Penn Station opened its new Belleville location just down the street from Belleville East High School.
Store owners Lisa and Atif Khan knew East students and faculty would be loyal customers so, with an ID, students and faculty get 10 percent off their orders.
The road to the new restaurant was not effortless. The Khans began looking for a site last summer. They checked everywhere from Southwestern Illinois College in Belleville to the current location.
Once they found out the former White Castle on Carlyle Avenue was not available, they looked into the old Blockbuster location.
At first they had their doubts. Lisa Khan remembers saying to her husband, "Maybe it's just not going to work." Her doubts quickly left and the two signed the lease in December.
The biggest hardship with the new building was the tile. An estimated three-day job turned into an 11-day job and every other worker had to move around the tile worker.
This caused a few complications, but "there's always glitches," Lisa Khan said. The opening of the store April 1 seemed to be perfect.
The store owner wanted to establish a relationship with East students before summer began. "April is a good time, because we have time to get noticed by East," Lisa Khan said.
The business has definitely been noticed, judging by the rushes around lunch and dinner. Prior to opening, Khan admits, "We were surprised there was a buzz in town about the business."
Penn Station takes pride in being a family business, and the Khans' son Ameel works at the new Belleville location.
While Lisa and her husband Atif ran the Fairview Heights Penn Station location, Ameel watched.
At age 13, he came in and worked.
"He learned a lot at that time," Lisa Khan said.
Ameel's parents wanted him to try working another job before officially starting at Penn Station.
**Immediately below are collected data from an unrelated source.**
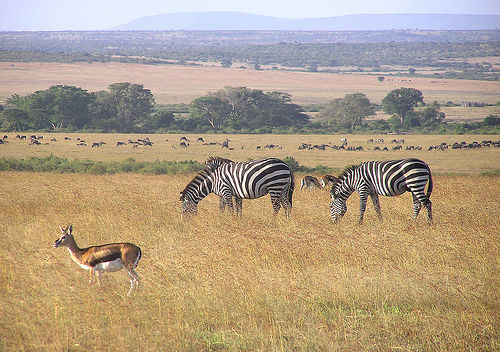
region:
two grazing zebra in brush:
[164, 150, 441, 225]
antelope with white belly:
[49, 222, 149, 297]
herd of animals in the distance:
[296, 130, 403, 161]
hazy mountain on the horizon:
[117, 8, 294, 38]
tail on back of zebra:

He worked at McDonald's for approximately seven months before being hired onto the Belleville Penn Station team.
"He's going to be a really good worker here," Lisa Khan said.
Working in a store owned by his parents does put pressure on Ameel.
"The success of the store is going to affect the success of our family so I feel like I put more dedication into the job," Ameel Khan said.
As the opening of the business neared, Ameel had to face the hardships of friends asking for jobs. In order to prevent ruining any friendships, the Khans didn't hire Ameel's friends.
Instead, Ameel had to become friends with his new coworkers.
"I try to build a relationship with employees and customers, because that is true business," Ameel Khan said.
His mother added, "We try to turn every experience into something positive because that's what they're going to remember."
When asked about the best part of the job, Ameel said, "I like how we can actually take pride in our work."